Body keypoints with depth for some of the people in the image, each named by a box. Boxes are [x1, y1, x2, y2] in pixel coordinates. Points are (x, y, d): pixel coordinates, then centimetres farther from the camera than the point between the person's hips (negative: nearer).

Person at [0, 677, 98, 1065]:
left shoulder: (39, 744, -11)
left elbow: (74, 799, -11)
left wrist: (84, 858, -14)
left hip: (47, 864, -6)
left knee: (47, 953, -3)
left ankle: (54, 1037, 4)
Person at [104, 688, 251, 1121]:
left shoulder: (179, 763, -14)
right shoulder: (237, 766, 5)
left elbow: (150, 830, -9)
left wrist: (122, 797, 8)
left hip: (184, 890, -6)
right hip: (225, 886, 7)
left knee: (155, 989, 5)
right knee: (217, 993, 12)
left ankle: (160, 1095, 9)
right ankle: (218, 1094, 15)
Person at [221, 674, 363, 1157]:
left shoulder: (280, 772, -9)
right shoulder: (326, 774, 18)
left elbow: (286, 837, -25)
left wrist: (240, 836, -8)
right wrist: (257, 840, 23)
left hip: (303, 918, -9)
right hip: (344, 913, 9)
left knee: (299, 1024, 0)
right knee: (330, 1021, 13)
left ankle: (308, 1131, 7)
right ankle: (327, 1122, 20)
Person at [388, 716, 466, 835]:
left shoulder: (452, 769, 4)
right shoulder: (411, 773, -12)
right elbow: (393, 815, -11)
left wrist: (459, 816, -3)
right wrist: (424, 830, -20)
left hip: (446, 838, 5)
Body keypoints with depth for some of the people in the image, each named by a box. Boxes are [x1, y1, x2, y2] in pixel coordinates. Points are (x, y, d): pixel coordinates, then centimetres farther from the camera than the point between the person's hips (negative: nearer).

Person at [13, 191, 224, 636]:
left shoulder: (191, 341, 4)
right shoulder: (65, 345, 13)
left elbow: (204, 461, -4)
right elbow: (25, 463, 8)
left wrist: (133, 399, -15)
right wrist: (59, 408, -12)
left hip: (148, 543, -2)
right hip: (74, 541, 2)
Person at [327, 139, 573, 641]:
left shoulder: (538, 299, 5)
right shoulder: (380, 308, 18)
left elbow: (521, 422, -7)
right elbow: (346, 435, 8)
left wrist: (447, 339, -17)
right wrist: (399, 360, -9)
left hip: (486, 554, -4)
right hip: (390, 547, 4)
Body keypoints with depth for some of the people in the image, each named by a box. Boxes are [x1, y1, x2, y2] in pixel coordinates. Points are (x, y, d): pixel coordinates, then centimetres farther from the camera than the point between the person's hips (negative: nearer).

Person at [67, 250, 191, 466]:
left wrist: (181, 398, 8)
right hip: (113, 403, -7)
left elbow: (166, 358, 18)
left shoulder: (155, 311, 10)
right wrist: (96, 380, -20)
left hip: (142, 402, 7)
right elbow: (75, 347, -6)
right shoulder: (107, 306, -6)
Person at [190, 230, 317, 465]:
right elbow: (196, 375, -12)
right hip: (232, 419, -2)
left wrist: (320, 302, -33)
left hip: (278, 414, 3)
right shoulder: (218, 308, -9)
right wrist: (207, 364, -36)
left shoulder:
====
Task objective:
Restate the listing word for word, but only from its first line through the line with "right hip: (390, 547, 4)", keeping both end lines.

Worked solution:
Body keypoints with depth for some of the people in the image, each named by a box. Boxes are [x1, y1, x2, y2] in pixel coordinates. Points are (x, y, d): pixel coordinates, then centimetres farther from the camera than the point between the person's hips (negative: nearer).

Person at [0, 677, 98, 1065]:
left shoulder: (39, 744, -11)
left elbow: (74, 799, -11)
left wrist: (84, 858, -14)
left hip: (47, 864, -6)
left knee: (47, 953, -3)
left ankle: (54, 1037, 4)
Person at [104, 688, 251, 1121]:
left shoulder: (179, 763, -14)
right shoulder: (237, 766, 5)
left elbow: (150, 830, -9)
left wrist: (122, 797, 8)
left hip: (184, 890, -6)
right hip: (225, 886, 7)
left knee: (155, 989, 5)
right knee: (217, 993, 12)
left ankle: (160, 1095, 9)
right ankle: (218, 1094, 15)
Person at [221, 674, 363, 1157]:
left shoulder: (280, 772, -9)
right shoulder: (326, 774, 18)
left elbow: (286, 837, -25)
left wrist: (240, 836, -8)
right wrist: (257, 840, 23)
left hip: (303, 918, -9)
right hip: (344, 913, 9)
left knee: (299, 1024, 0)
right knee: (330, 1021, 13)
left ankle: (308, 1131, 7)
right ankle: (327, 1122, 20)
Person at [388, 716, 466, 835]:
left shoulder: (452, 769, 4)
right shoulder: (411, 773, -12)
right elbow: (393, 815, -11)
left wrist: (459, 816, -3)
right wrist: (424, 830, -20)
left hip: (446, 838, 5)
Body keypoints with depth for some of the people in the image, each named by a box. Boxes are [x1, y1, x2, y2] in pixel coordinates. Points are (x, y, d): pixel coordinates, then centimetres farther from the camera than the point between the person's hips (negative: nearer).

Person at [13, 191, 224, 636]:
left shoulder: (191, 341, 4)
right shoulder: (65, 345, 13)
left elbow: (204, 461, -4)
right elbow: (25, 463, 8)
left wrist: (133, 399, -15)
right wrist: (59, 408, -12)
left hip: (148, 543, -2)
right hip: (74, 541, 2)
Person at [327, 139, 573, 641]:
left shoulder: (538, 299, 5)
right shoulder: (380, 308, 18)
left elbow: (521, 422, -7)
right elbow: (346, 435, 8)
left wrist: (447, 339, -17)
right wrist: (399, 360, -9)
left hip: (486, 554, -4)
right hip: (390, 547, 4)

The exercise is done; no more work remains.